The results page begins with reciprocal predictions, that is, those based on reciprocal matches. The most likely function is the one which appears the most times in the matched proteins. It is listed first, as a 3-digit EC number: 1.1.1. Clicking on this takes you to its definition on the EC web page, "oxidoreductase acting on the CH-OH group of donors with NAD+ or NADP+ as acceptors"—the correct function. Also shown is the number of matches with that function; 4 in this case. Next, the number of additional predictions is shown; in this case, none.

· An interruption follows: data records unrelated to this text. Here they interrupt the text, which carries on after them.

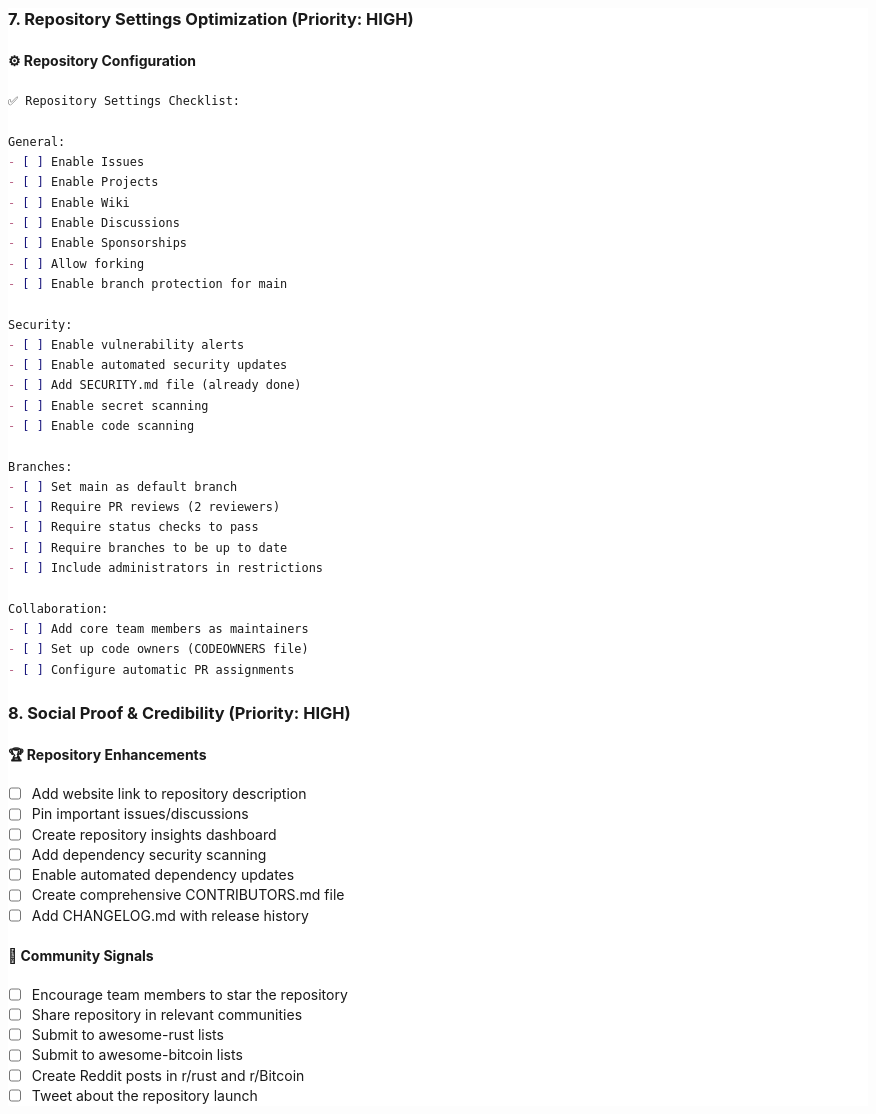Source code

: ### 7. **Repository Settings Optimization** (Priority: HIGH)

#### ⚙️ Repository Configuration
```markdown
✅ Repository Settings Checklist:

General:
- [ ] Enable Issues
- [ ] Enable Projects  
- [ ] Enable Wiki
- [ ] Enable Discussions
- [ ] Enable Sponsorships
- [ ] Allow forking
- [ ] Enable branch protection for main

Security:
- [ ] Enable vulnerability alerts
- [ ] Enable automated security updates
- [ ] Add SECURITY.md file (already done)
- [ ] Enable secret scanning
- [ ] Enable code scanning

Branches:
- [ ] Set main as default branch
- [ ] Require PR reviews (2 reviewers)
- [ ] Require status checks to pass
- [ ] Require branches to be up to date
- [ ] Include administrators in restrictions

Collaboration:
- [ ] Add core team members as maintainers
- [ ] Set up code owners (CODEOWNERS file)
- [ ] Configure automatic PR assignments
```

### 8. **Social Proof & Credibility** (Priority: HIGH)

#### 🏆 Repository Enhancements
- [ ] Add website link to repository description
- [ ] Pin important issues/discussions
- [ ] Create repository insights dashboard
- [ ] Add dependency security scanning
- [ ] Enable automated dependency updates
- [ ] Create comprehensive CONTRIBUTORS.md file
- [ ] Add CHANGELOG.md with release history

#### 🌟 Community Signals
- [ ] Encourage team members to star the repository
- [ ] Share repository in relevant communities
- [ ] Submit to awesome-rust lists
- [ ] Submit to awesome-bitcoin lists
- [ ] Create Reddit posts in r/rust and r/Bitcoin
- [ ] Tweet about the repository launch
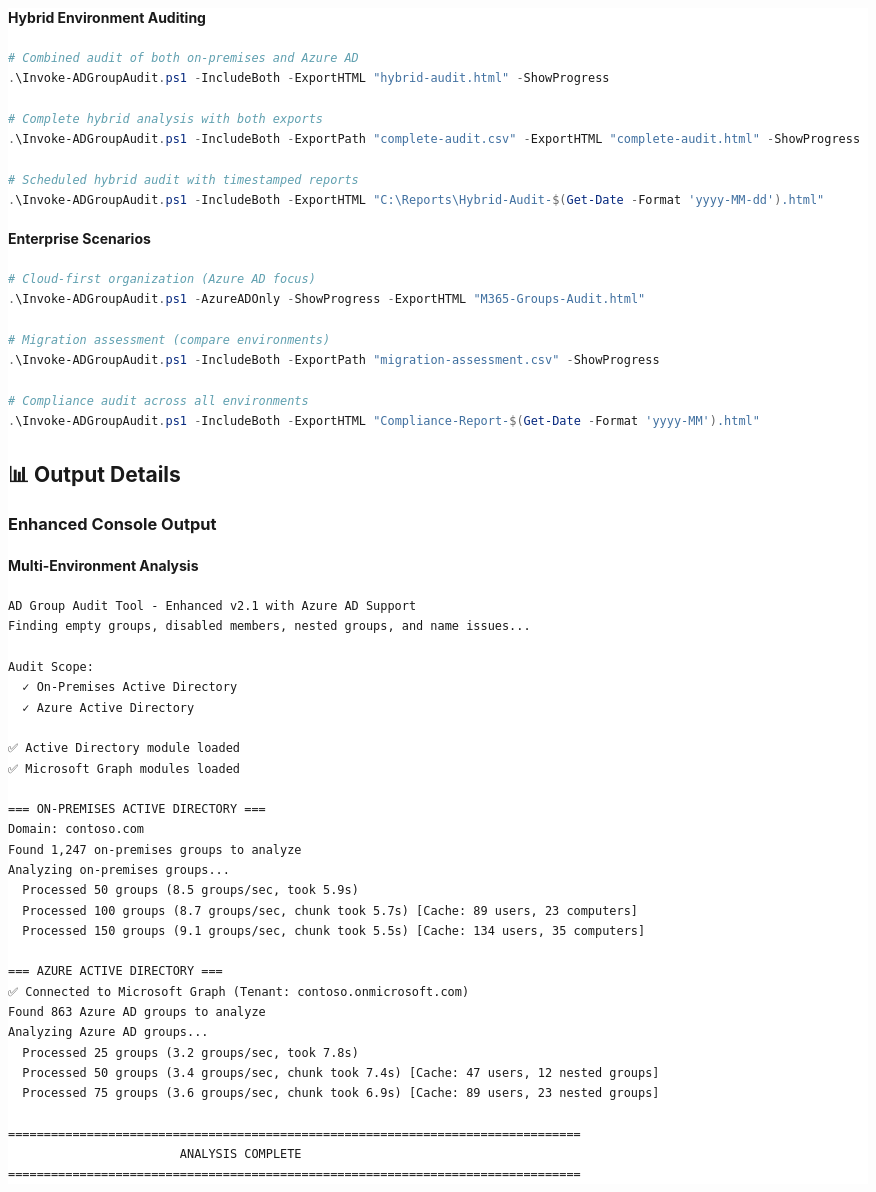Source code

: #### **Hybrid Environment Auditing**

```powershell
# Combined audit of both on-premises and Azure AD
.\Invoke-ADGroupAudit.ps1 -IncludeBoth -ExportHTML "hybrid-audit.html" -ShowProgress

# Complete hybrid analysis with both exports
.\Invoke-ADGroupAudit.ps1 -IncludeBoth -ExportPath "complete-audit.csv" -ExportHTML "complete-audit.html" -ShowProgress

# Scheduled hybrid audit with timestamped reports
.\Invoke-ADGroupAudit.ps1 -IncludeBoth -ExportHTML "C:\Reports\Hybrid-Audit-$(Get-Date -Format 'yyyy-MM-dd').html"
```

#### **Enterprise Scenarios**

```powershell
# Cloud-first organization (Azure AD focus)
.\Invoke-ADGroupAudit.ps1 -AzureADOnly -ShowProgress -ExportHTML "M365-Groups-Audit.html"

# Migration assessment (compare environments)
.\Invoke-ADGroupAudit.ps1 -IncludeBoth -ExportPath "migration-assessment.csv" -ShowProgress

# Compliance audit across all environments
.\Invoke-ADGroupAudit.ps1 -IncludeBoth -ExportHTML "Compliance-Report-$(Get-Date -Format 'yyyy-MM').html"
```

## 📊 Output Details

### **Enhanced Console Output**

#### **Multi-Environment Analysis**
```
AD Group Audit Tool - Enhanced v2.1 with Azure AD Support
Finding empty groups, disabled members, nested groups, and name issues...

Audit Scope:
  ✓ On-Premises Active Directory
  ✓ Azure Active Directory

✅ Active Directory module loaded
✅ Microsoft Graph modules loaded

=== ON-PREMISES ACTIVE DIRECTORY ===
Domain: contoso.com
Found 1,247 on-premises groups to analyze
Analyzing on-premises groups...
  Processed 50 groups (8.5 groups/sec, took 5.9s)
  Processed 100 groups (8.7 groups/sec, chunk took 5.7s) [Cache: 89 users, 23 computers]
  Processed 150 groups (9.1 groups/sec, chunk took 5.5s) [Cache: 134 users, 35 computers]

=== AZURE ACTIVE DIRECTORY ===
✅ Connected to Microsoft Graph (Tenant: contoso.onmicrosoft.com)
Found 863 Azure AD groups to analyze
Analyzing Azure AD groups...
  Processed 25 groups (3.2 groups/sec, took 7.8s)
  Processed 50 groups (3.4 groups/sec, chunk took 7.4s) [Cache: 47 users, 12 nested groups]
  Processed 75 groups (3.6 groups/sec, chunk took 6.9s) [Cache: 89 users, 23 nested groups]

================================================================================
                        ANALYSIS COMPLETE
================================================================================
```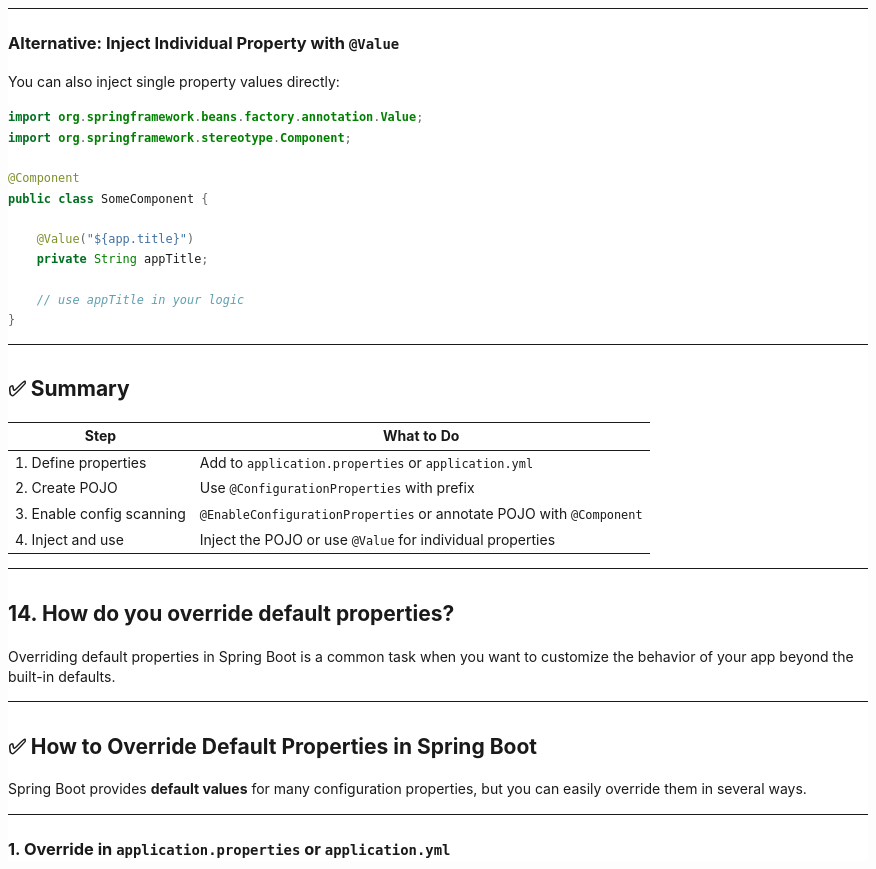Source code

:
 ```java
```

---

### Alternative: Inject Individual Property with `@Value`

You can also inject single property values directly:

```java
import org.springframework.beans.factory.annotation.Value;
import org.springframework.stereotype.Component;

@Component
public class SomeComponent {

    @Value("${app.title}")
    private String appTitle;

    // use appTitle in your logic
}
```

---

## ✅ Summary

| Step                      | What to Do                                                          |
| ------------------------- | ------------------------------------------------------------------- |
| 1. Define properties      | Add to `application.properties` or `application.yml`                |
| 2. Create POJO            | Use `@ConfigurationProperties` with prefix                          |
| 3. Enable config scanning | `@EnableConfigurationProperties` or annotate POJO with `@Component` |
| 4. Inject and use         | Inject the POJO or use `@Value` for individual properties           |

---

## 14. How do you override default properties?

Overriding default properties in Spring Boot is a common task when you want to customize the behavior of your app beyond the built-in defaults.

---

## ✅ How to Override Default Properties in Spring Boot

Spring Boot provides **default values** for many configuration properties, but you can easily override them in several ways.

---

### 1. **Override in `application.properties` or `application.yml`**
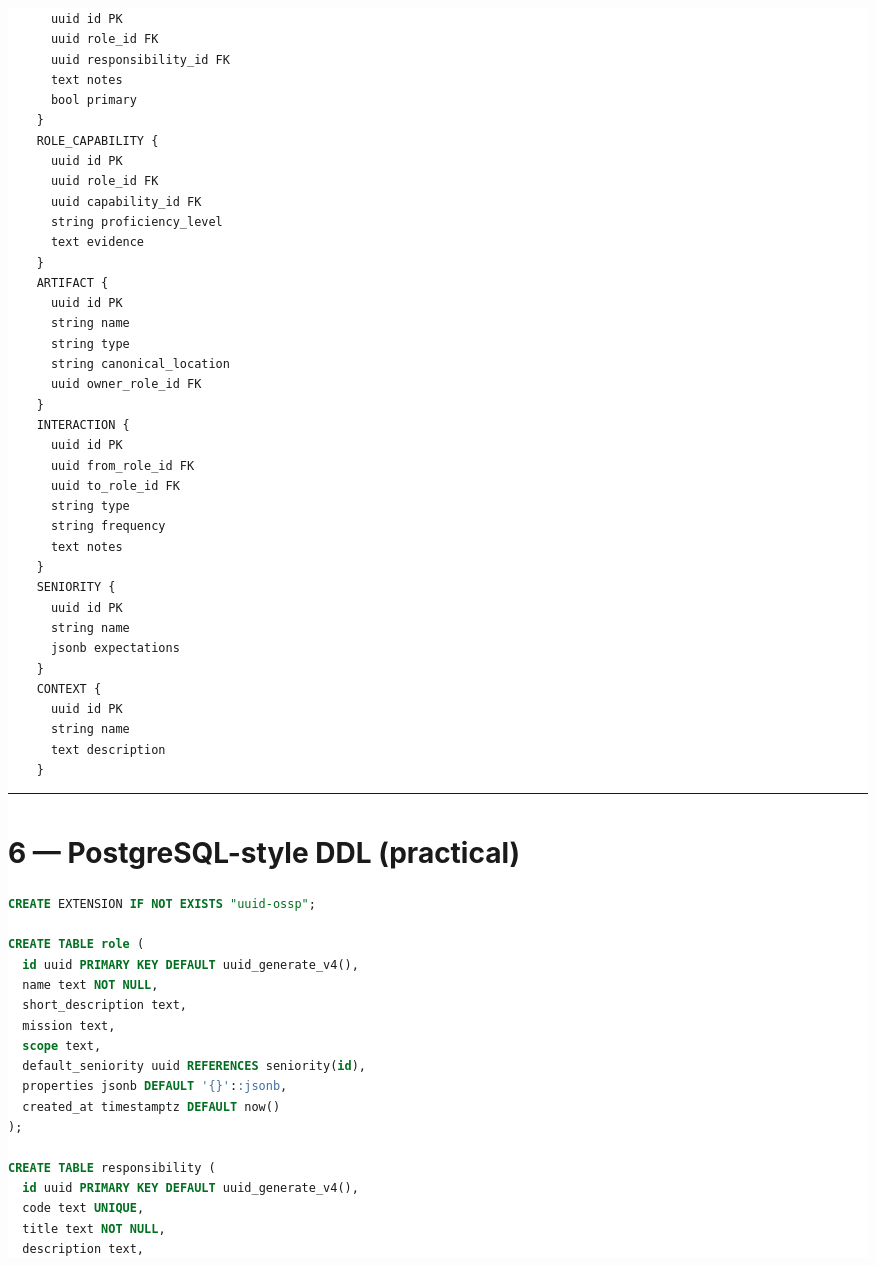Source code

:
 ```mermaid
      uuid id PK
      uuid role_id FK
      uuid responsibility_id FK
      text notes
      bool primary
    }
    ROLE_CAPABILITY {
      uuid id PK
      uuid role_id FK
      uuid capability_id FK
      string proficiency_level
      text evidence
    }
    ARTIFACT {
      uuid id PK
      string name
      string type
      string canonical_location
      uuid owner_role_id FK
    }
    INTERACTION {
      uuid id PK
      uuid from_role_id FK
      uuid to_role_id FK
      string type
      string frequency
      text notes
    }
    SENIORITY {
      uuid id PK
      string name
      jsonb expectations
    }
    CONTEXT {
      uuid id PK
      string name
      text description
    }
```

---

# 6 — PostgreSQL-style DDL (practical)

```sql
CREATE EXTENSION IF NOT EXISTS "uuid-ossp";

CREATE TABLE role (
  id uuid PRIMARY KEY DEFAULT uuid_generate_v4(),
  name text NOT NULL,
  short_description text,
  mission text,
  scope text,
  default_seniority uuid REFERENCES seniority(id),
  properties jsonb DEFAULT '{}'::jsonb,
  created_at timestamptz DEFAULT now()
);

CREATE TABLE responsibility (
  id uuid PRIMARY KEY DEFAULT uuid_generate_v4(),
  code text UNIQUE,
  title text NOT NULL,
  description text,
```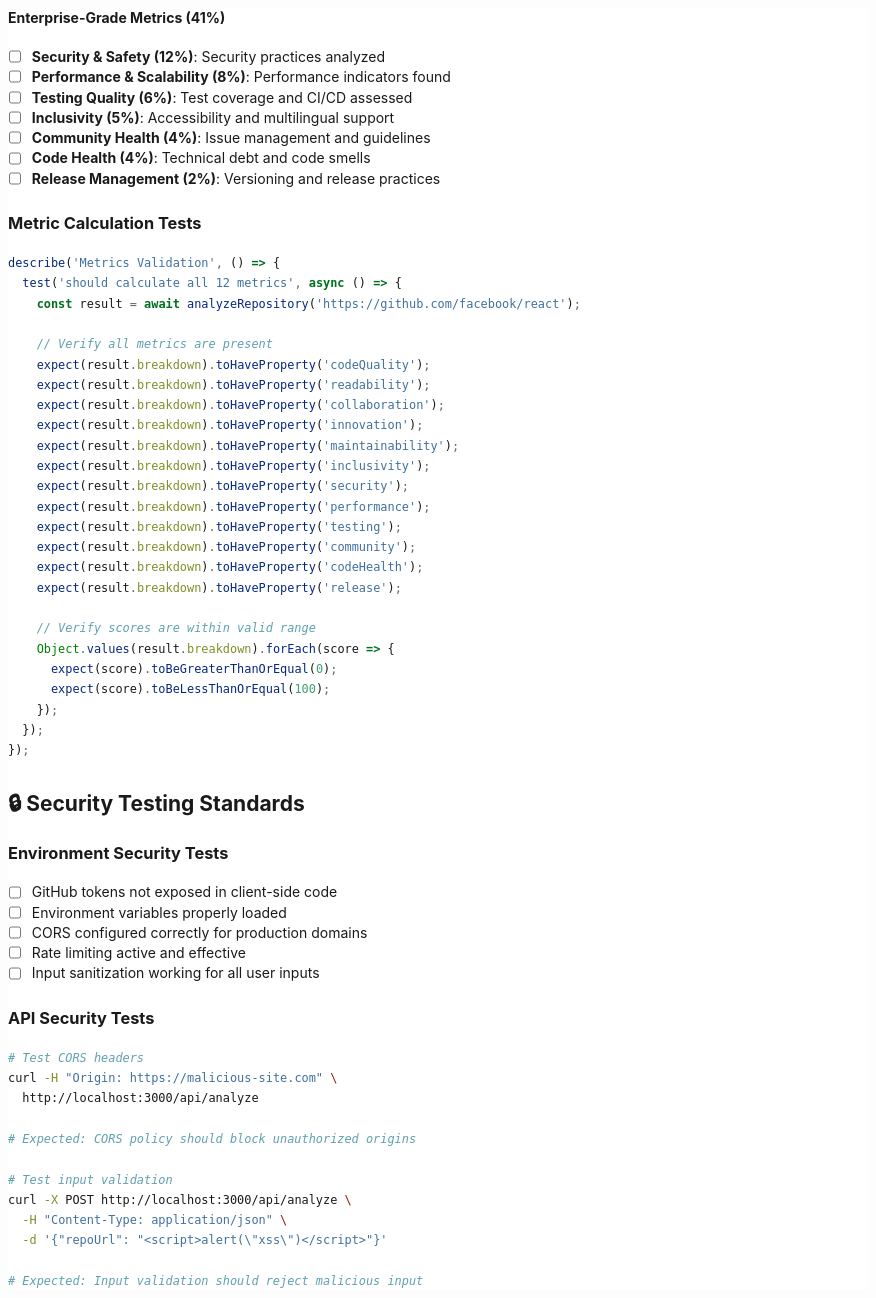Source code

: #### Enterprise-Grade Metrics (41%)
- [ ] **Security & Safety (12%)**: Security practices analyzed
- [ ] **Performance & Scalability (8%)**: Performance indicators found
- [ ] **Testing Quality (6%)**: Test coverage and CI/CD assessed
- [ ] **Inclusivity (5%)**: Accessibility and multilingual support
- [ ] **Community Health (4%)**: Issue management and guidelines
- [ ] **Code Health (4%)**: Technical debt and code smells
- [ ] **Release Management (2%)**: Versioning and release practices

### Metric Calculation Tests
```javascript
describe('Metrics Validation', () => {
  test('should calculate all 12 metrics', async () => {
    const result = await analyzeRepository('https://github.com/facebook/react');
    
    // Verify all metrics are present
    expect(result.breakdown).toHaveProperty('codeQuality');
    expect(result.breakdown).toHaveProperty('readability');
    expect(result.breakdown).toHaveProperty('collaboration');
    expect(result.breakdown).toHaveProperty('innovation');
    expect(result.breakdown).toHaveProperty('maintainability');
    expect(result.breakdown).toHaveProperty('inclusivity');
    expect(result.breakdown).toHaveProperty('security');
    expect(result.breakdown).toHaveProperty('performance');
    expect(result.breakdown).toHaveProperty('testing');
    expect(result.breakdown).toHaveProperty('community');
    expect(result.breakdown).toHaveProperty('codeHealth');
    expect(result.breakdown).toHaveProperty('release');
    
    // Verify scores are within valid range
    Object.values(result.breakdown).forEach(score => {
      expect(score).toBeGreaterThanOrEqual(0);
      expect(score).toBeLessThanOrEqual(100);
    });
  });
});
```

## 🔒 Security Testing Standards

### Environment Security Tests
- [ ] GitHub tokens not exposed in client-side code
- [ ] Environment variables properly loaded
- [ ] CORS configured correctly for production domains
- [ ] Rate limiting active and effective
- [ ] Input sanitization working for all user inputs

### API Security Tests
```bash
# Test CORS headers
curl -H "Origin: https://malicious-site.com" \
  http://localhost:3000/api/analyze

# Expected: CORS policy should block unauthorized origins

# Test input validation
curl -X POST http://localhost:3000/api/analyze \
  -H "Content-Type: application/json" \
  -d '{"repoUrl": "<script>alert(\"xss\")</script>"}'

# Expected: Input validation should reject malicious input

```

Below that is the initially-hidden "Details" section. Click on it to view more information about the predictions and matches. Each predicted function is listed. For each function, the matches with that function are also listed. In this case, among other matches there is a match to 1nytD, which is revealed to be an E. coli shikimate dehydrogenase by clicking on its PDB code to see the corresponding entry in PDBSum. For each such reciprocal match , data is listed for the OTM and MTO components. This includes the match RMSD (a low 0.372 and 0.527 angstroms respectively), which describes the geometric similarity of the matches; the average difference in ET scores between source and target residues (also low at 0.017 and 0.026), which describes the similarity of their evolutionary importance; and the template and match residues. These residues are colored red for residues which appear only in the OTM search, blue for residues which appear only in the MTO search, and purple for residues which appear reciprocally. In this case there are a total of eight residues: two red residues from the 1nvtA template that match in 1nytD; two blue residues from the 1nytD template that match in 1nvtA; and four purple residues that are found in both templates.
After this is a "Create Images" link, which will render and load images of the template and match residues in the source and target proteins. Residues are colored using the same scheme as the residue numbers above. Links to the PyMOL sessions for these images are also provided.
Matches which do not have a known enzymatic function are also grouped together and listed. In this case there is one such match, to 1npyA, a Haemophilus influenzae protein of unknown function.
Next is the secton "All Predictions". This contains functions predicted not just by the reciprocal matches, but also those that were identified using only an OTM or MTO search. These predictions may be less reliable than the reciprocal predictions, but may include relveant functions not suggested by reciprocal matching. Data is presented in this section as in the "Reciprocal Predictions" section. In the case of 1nvtA, there is no new data here.